Have candidates interview with non-technical team members and solve a problem together. It’s important for technical people to be able to talk with nontechnical folks. At Stitch Fix, this practice has enabled a much higher EQ team.
Have inclusive language in your job description and list fewer requirements to be more welcoming to women. Avoiding bro-like or gendered language is of course the obvious thing to do, but what might be less obvious is that long requirements can rule out certain populations of people! Men will tend to apply anyway despite not meeting all requirements, and women will tend to filter themselves out because they don’t have nearly enough of the requirements on this list.
Sit in on every debrief. You don’t necessarily need to meet every candidate, but you should listen carefully to candidate discussions and guide your team. “There were times where someone would explain the interview and then have a strong assessment on whether we should hire the person or not.

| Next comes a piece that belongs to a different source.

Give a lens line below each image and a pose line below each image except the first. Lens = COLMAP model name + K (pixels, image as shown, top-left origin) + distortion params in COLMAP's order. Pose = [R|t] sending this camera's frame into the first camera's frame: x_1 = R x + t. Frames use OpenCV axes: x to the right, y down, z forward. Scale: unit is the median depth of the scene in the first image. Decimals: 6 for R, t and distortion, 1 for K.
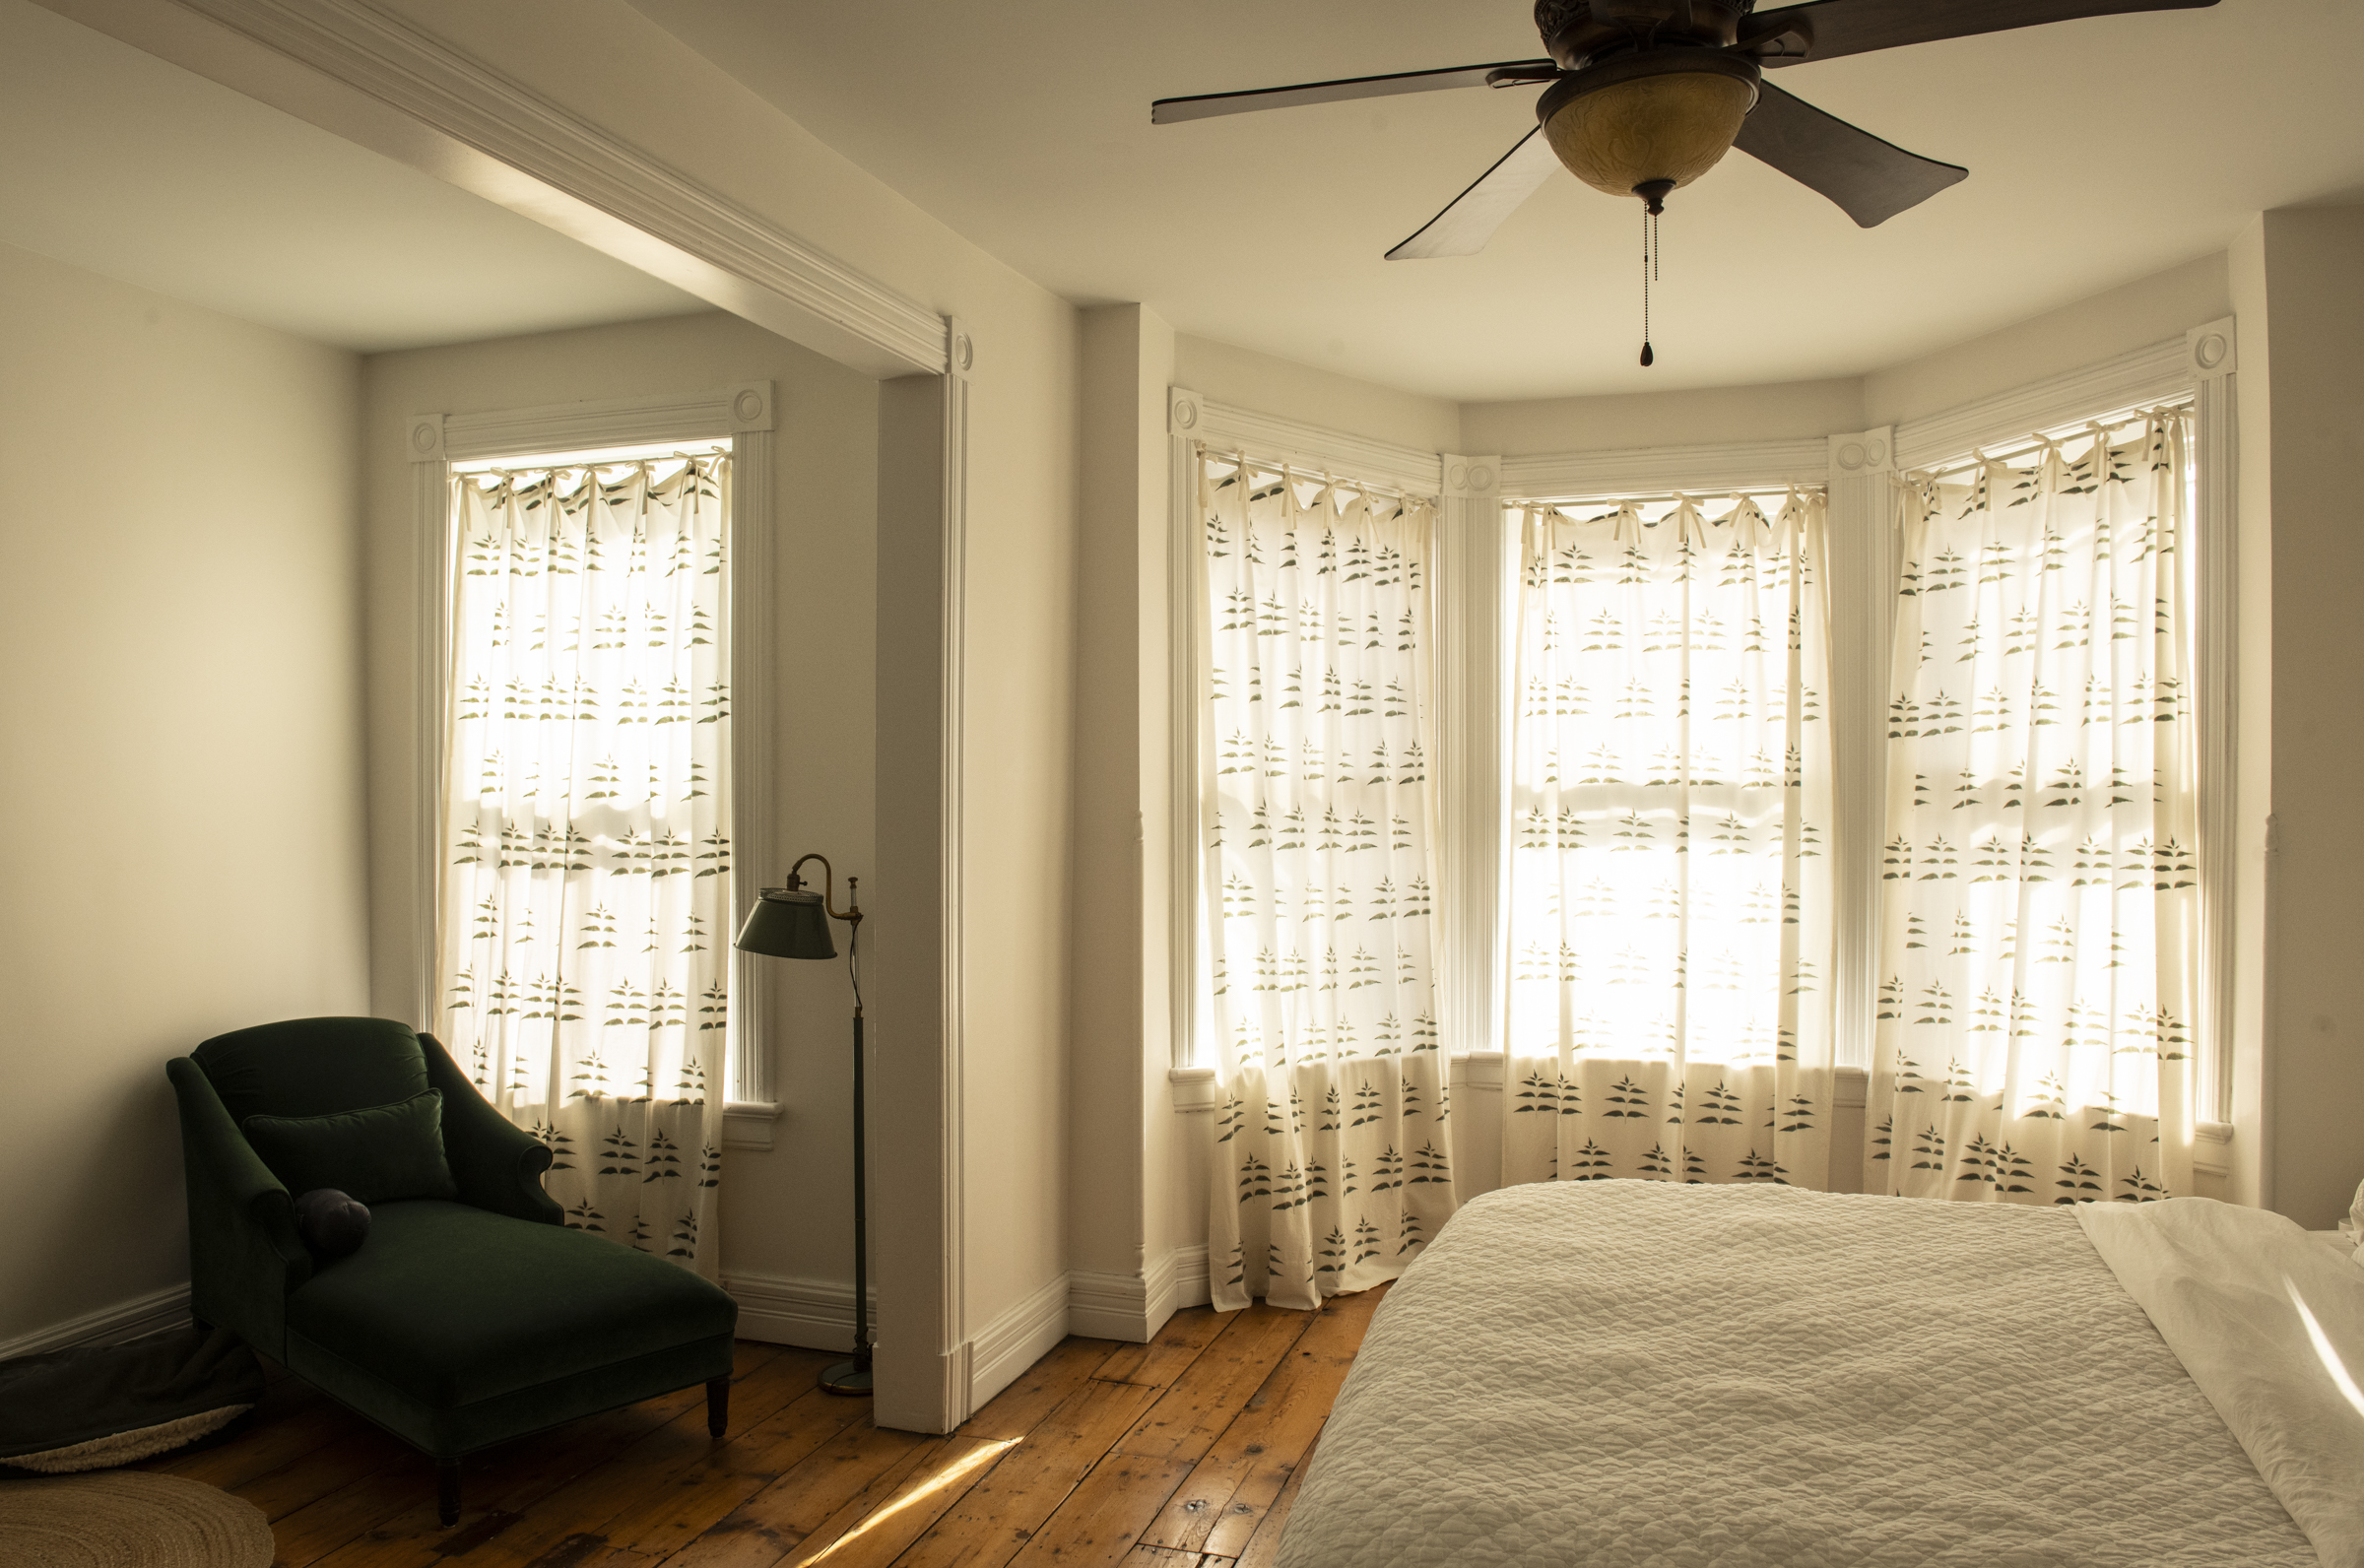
lens RADIAL K [[1641.4, 0, 1172.3], [0, 1641.4, 782.5], [0, 0, 1]] dist [-0.038673, -0.005426]
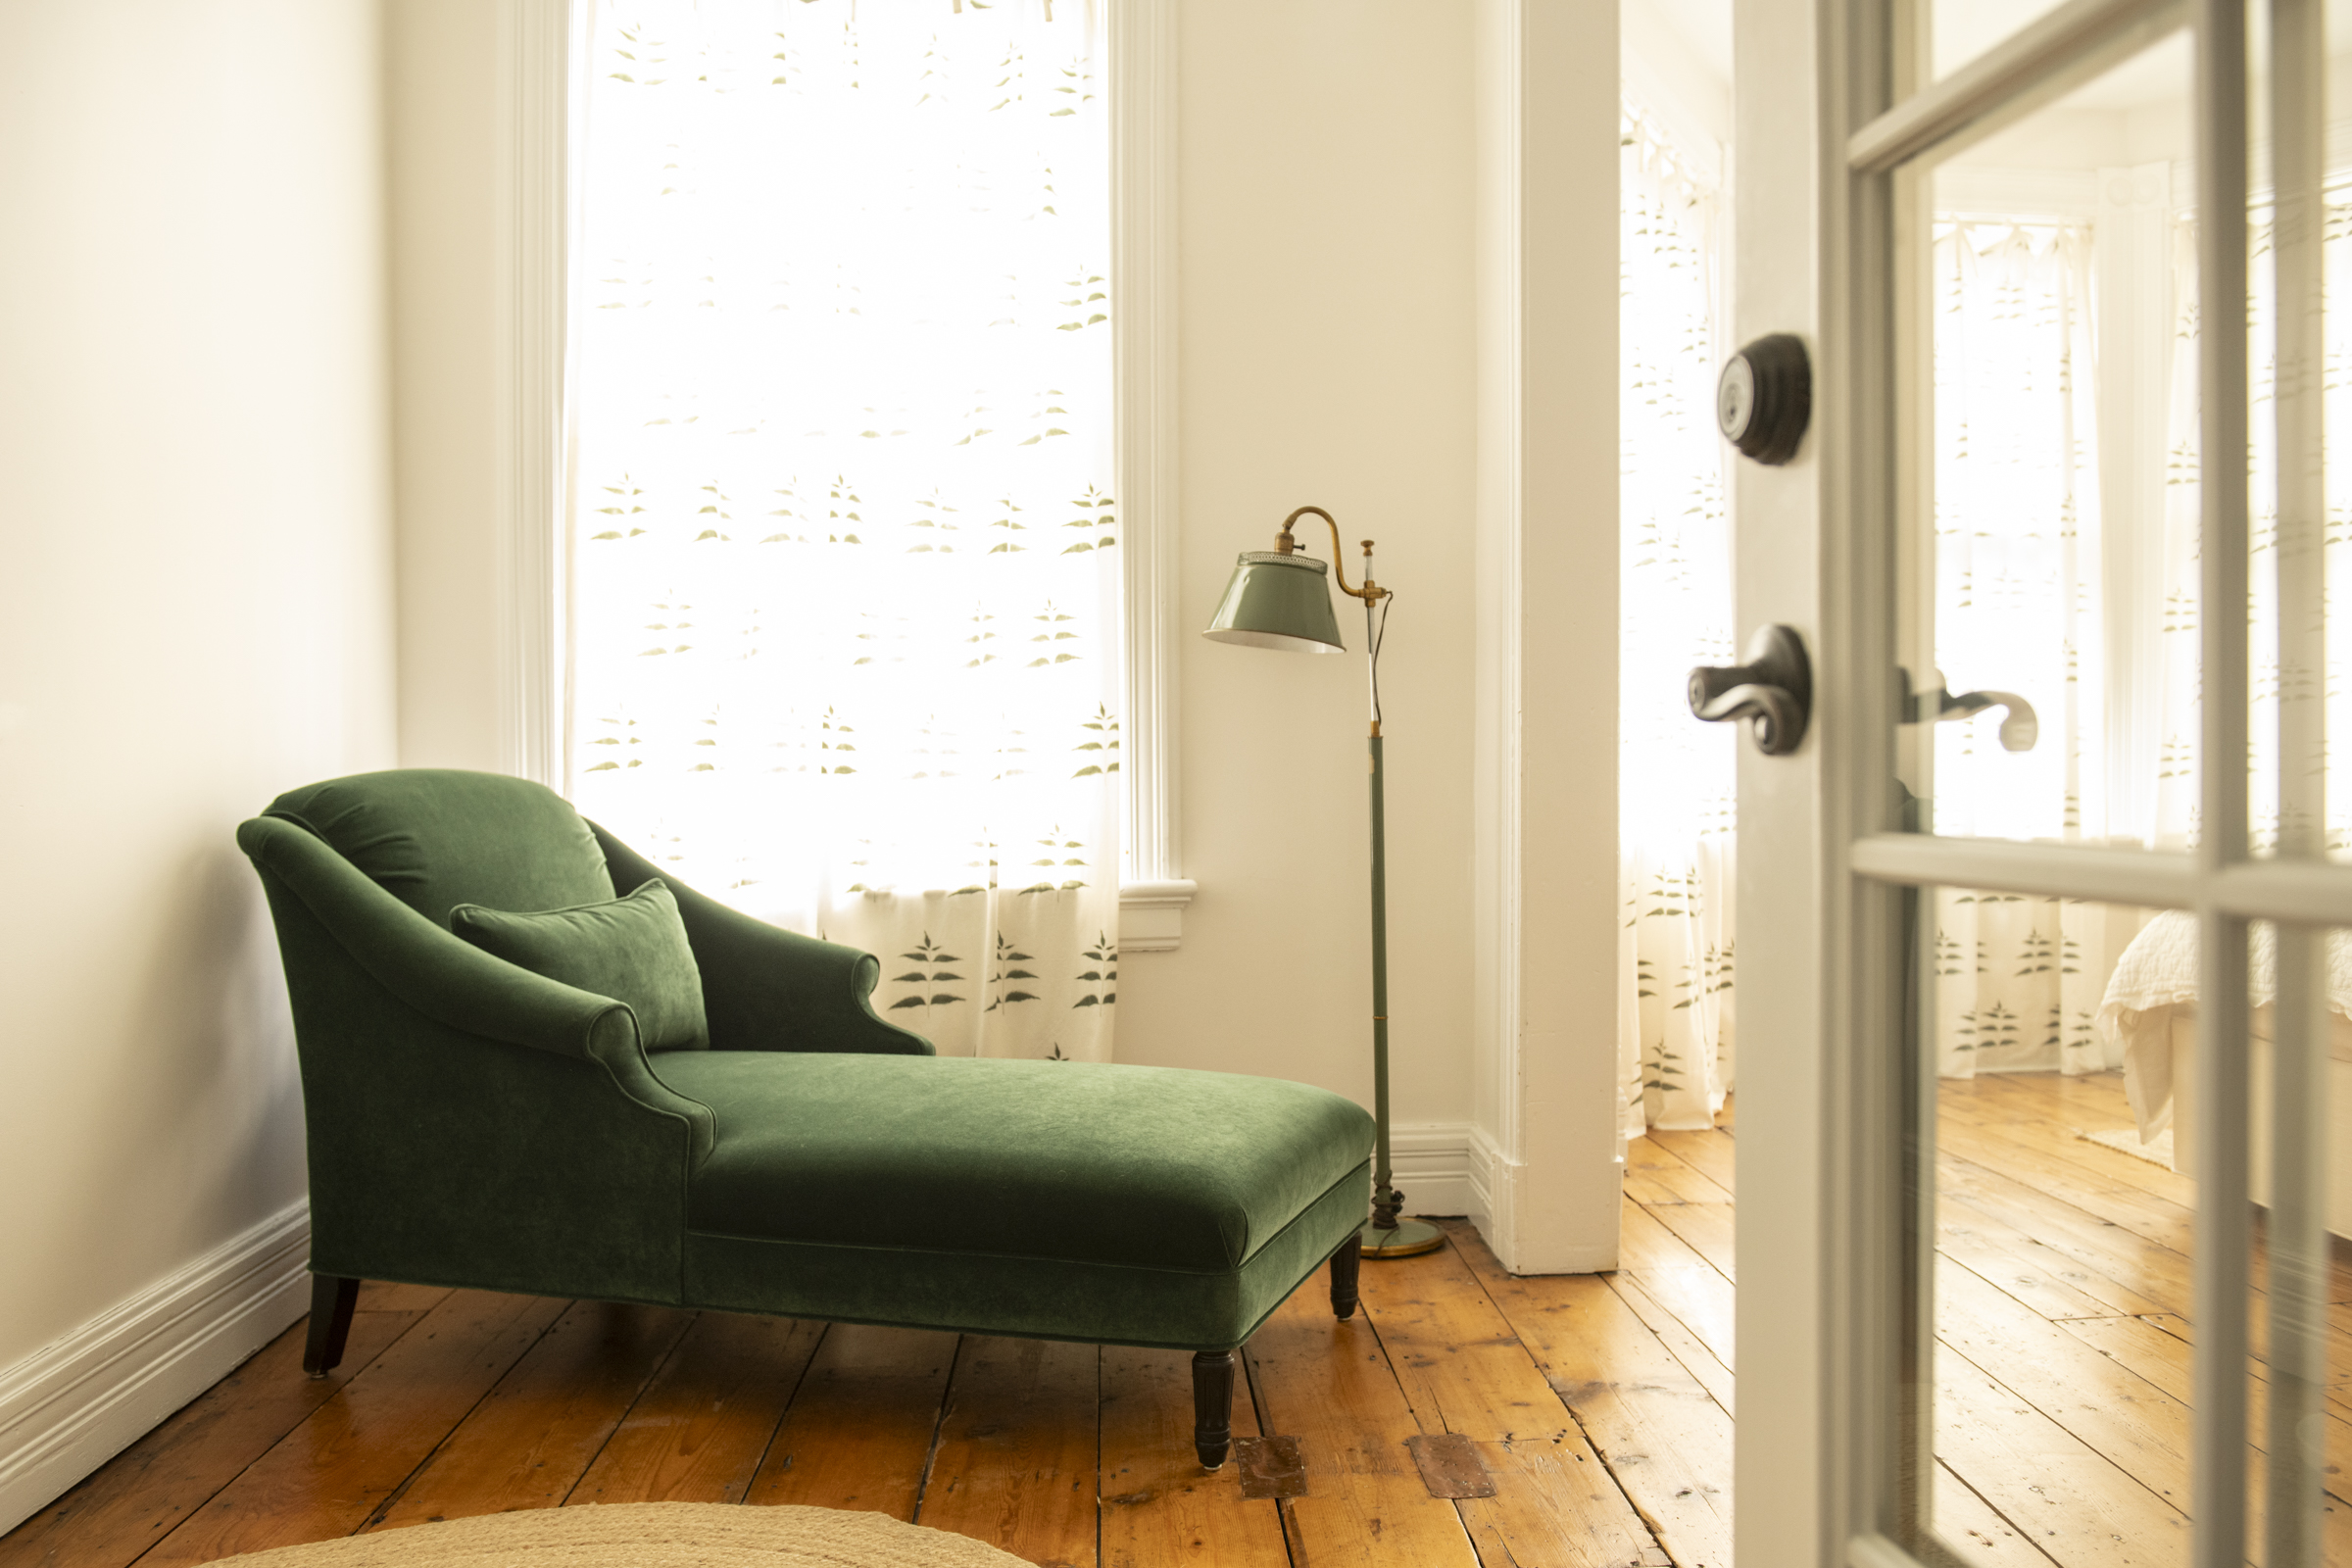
lens RADIAL K [[1861.9, 0, 1313.2], [0, 1861.9, 764.4], [0, 0, 1]] dist [-0.014624, -0.005030]
pose [[0.895444, -0.005178, 0.445145, -0.534268], [0.005797, 0.999983, -0.000030, 0.143773], [-0.445137, 0.002607, 0.895459, 0.259577]]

I would listen to their rationale, but not agree with the outcome based on their assessment, so we could talk about that and dig in. Sometimes there were some things that changed the way that they thought about the interview, for example, something like, “They weren’t very confident in their skills.” We would ask, “Why did you think that?” And it could just be a passive word choice that they used, and someone else points out, “They’re actually really confident over here — and is that really a job requirement that you need?”